_Given data_
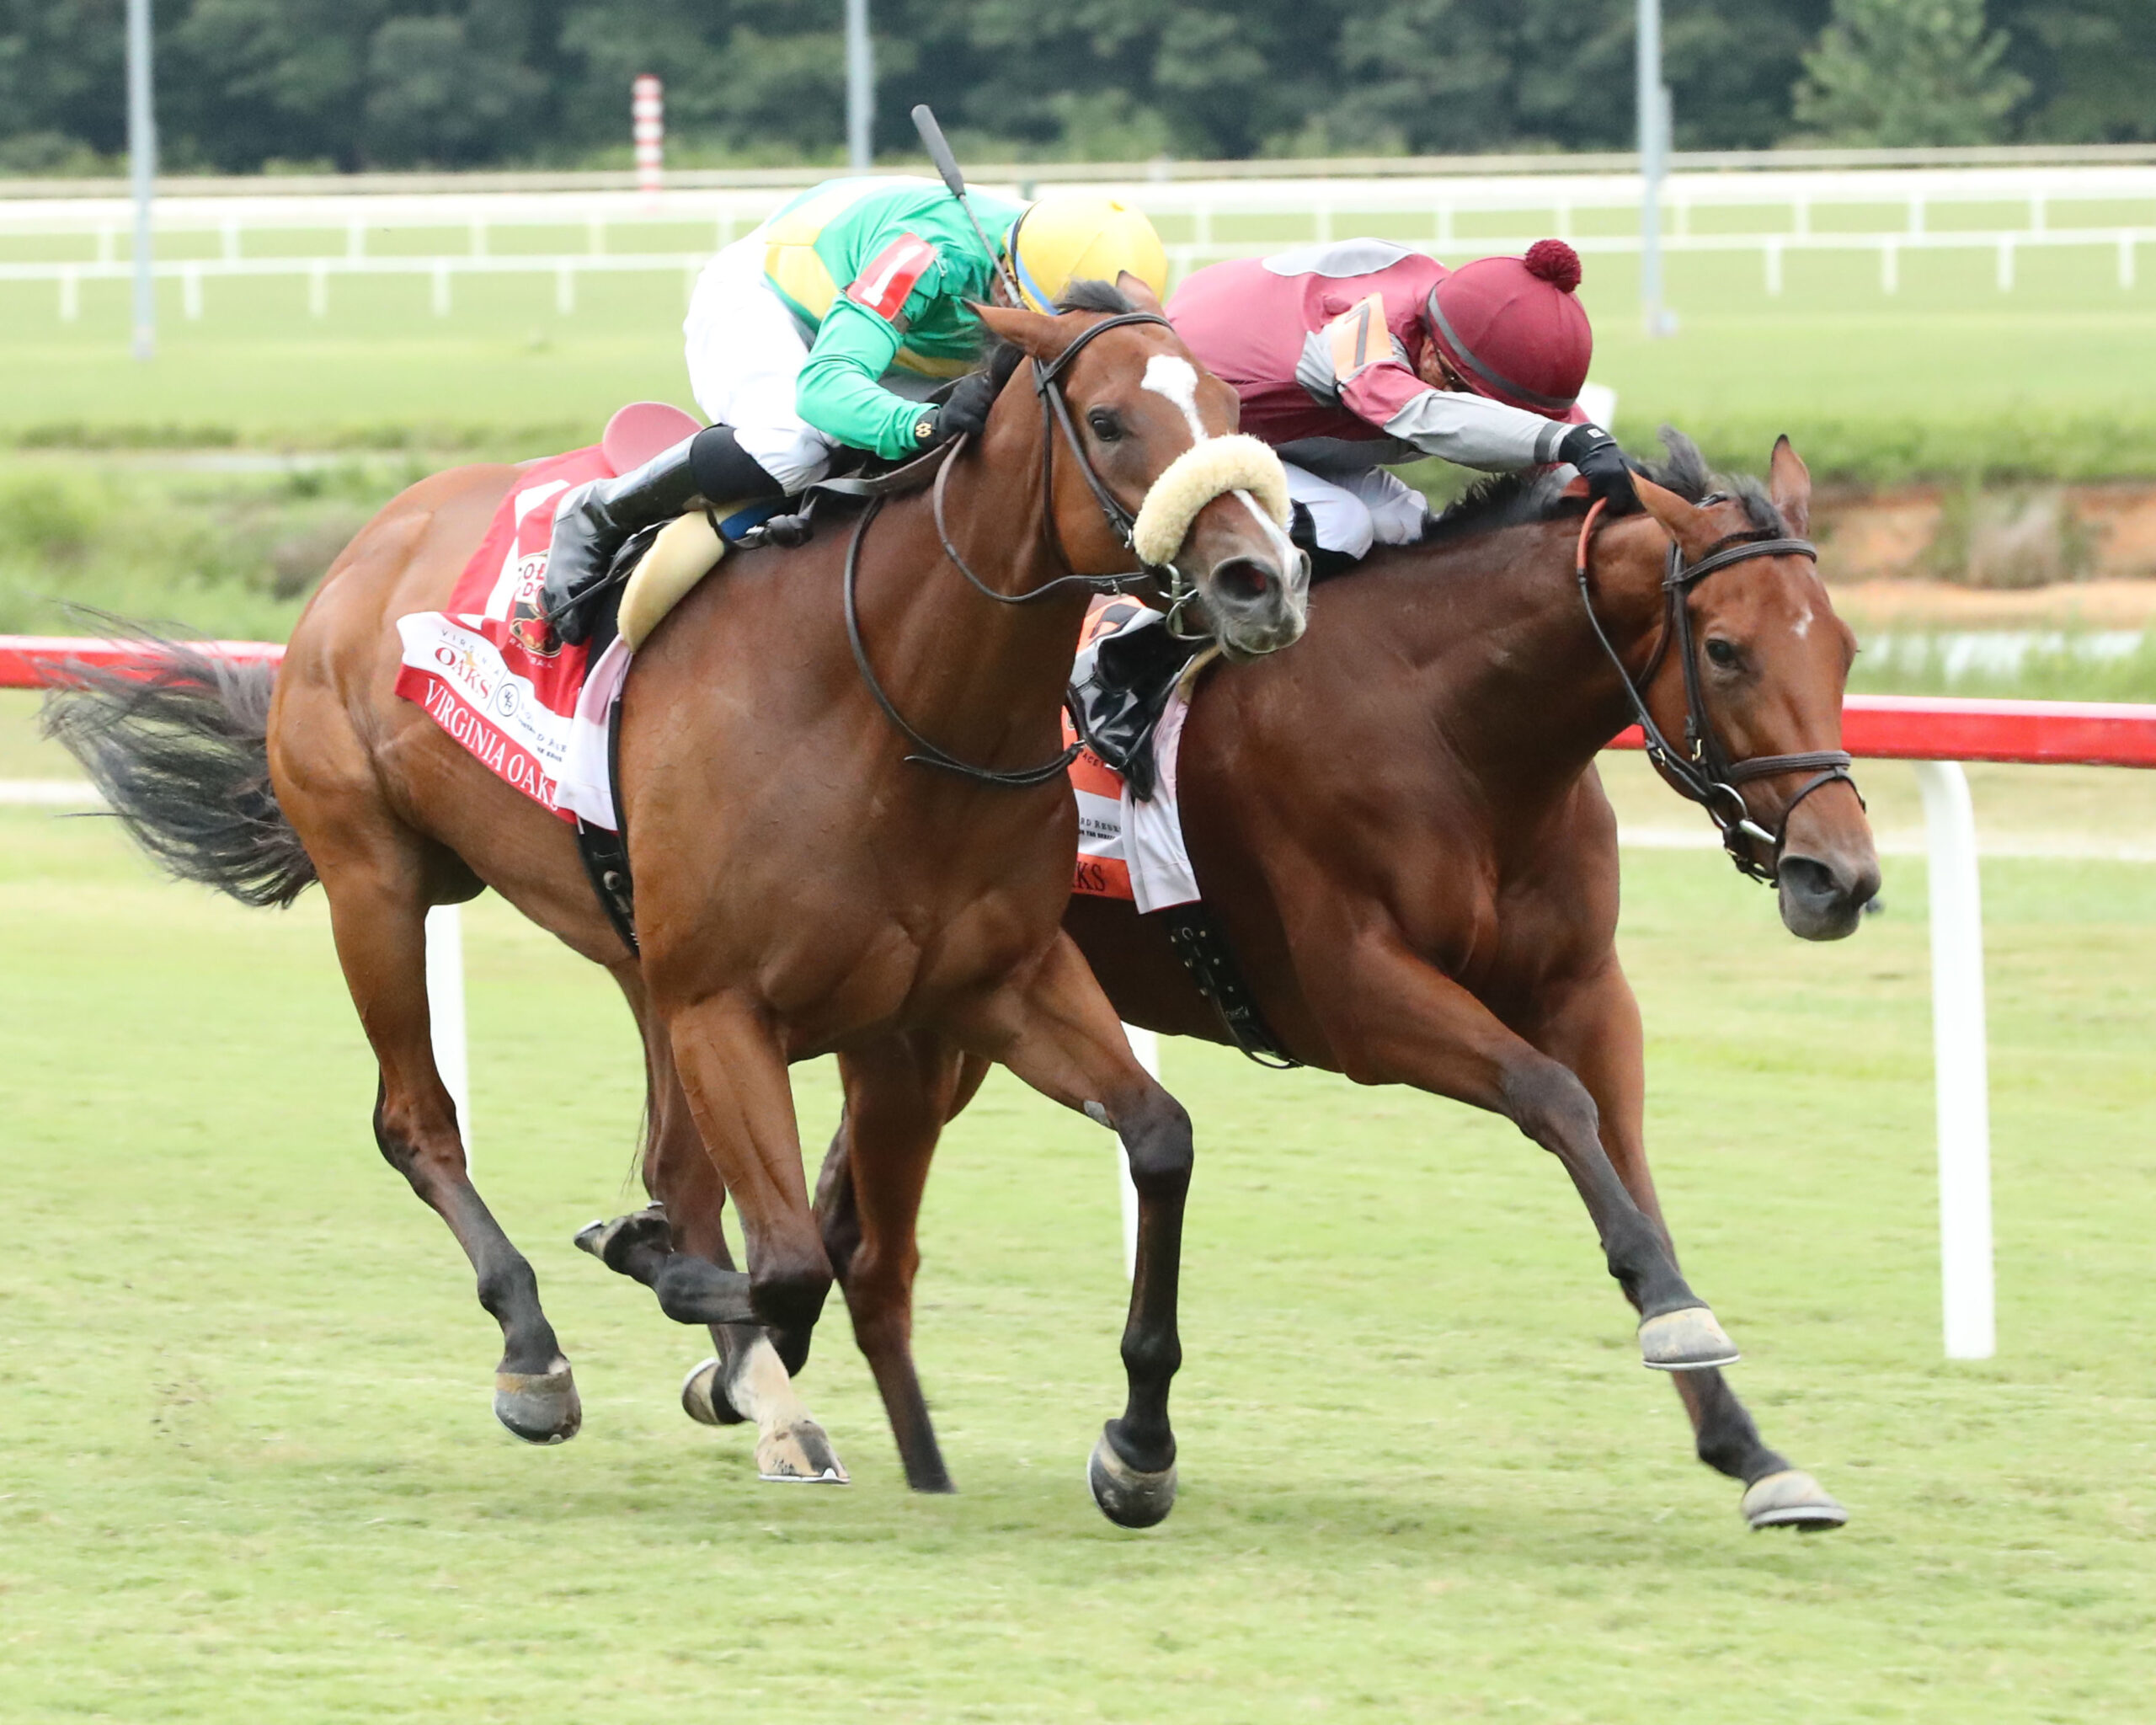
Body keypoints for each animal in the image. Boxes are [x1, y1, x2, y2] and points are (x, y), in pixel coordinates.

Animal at [46, 275, 1310, 1518]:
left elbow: (1157, 1139)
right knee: (419, 1121)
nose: (1263, 580)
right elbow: (788, 1262)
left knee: (672, 1163)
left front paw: (1138, 1444)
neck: (895, 703)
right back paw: (536, 1354)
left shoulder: (994, 982)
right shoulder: (726, 1006)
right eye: (1109, 420)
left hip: (629, 951)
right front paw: (661, 1283)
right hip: (376, 876)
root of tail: (372, 542)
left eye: (1224, 401)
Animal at [788, 426, 1871, 1526]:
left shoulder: (1585, 990)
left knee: (847, 1221)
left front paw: (1749, 1444)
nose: (1840, 876)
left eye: (1843, 647)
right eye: (1726, 650)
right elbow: (1551, 1095)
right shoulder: (1361, 999)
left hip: (956, 1022)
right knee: (866, 1244)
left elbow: (1628, 1165)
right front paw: (1676, 1317)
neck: (1454, 732)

_Required work_
Nothing but the lines from the one with "right shoulder: (726, 1006)" to the last line of the data should appear in the answer, each exactly as it stands.

_Exercise response_
right shoulder: (726, 1006)
right eye: (1109, 420)
left hip: (629, 951)
right front paw: (661, 1283)
right hip: (376, 876)
root of tail: (372, 542)
left eye: (1224, 401)
Animal at [788, 426, 1871, 1526]:
left shoulder: (1585, 990)
left knee: (847, 1221)
left front paw: (1749, 1444)
nose: (1840, 876)
left eye: (1843, 647)
right eye: (1726, 650)
right elbow: (1551, 1095)
right shoulder: (1361, 999)
left hip: (956, 1022)
right knee: (866, 1244)
left elbow: (1628, 1165)
right front paw: (1676, 1317)
neck: (1454, 732)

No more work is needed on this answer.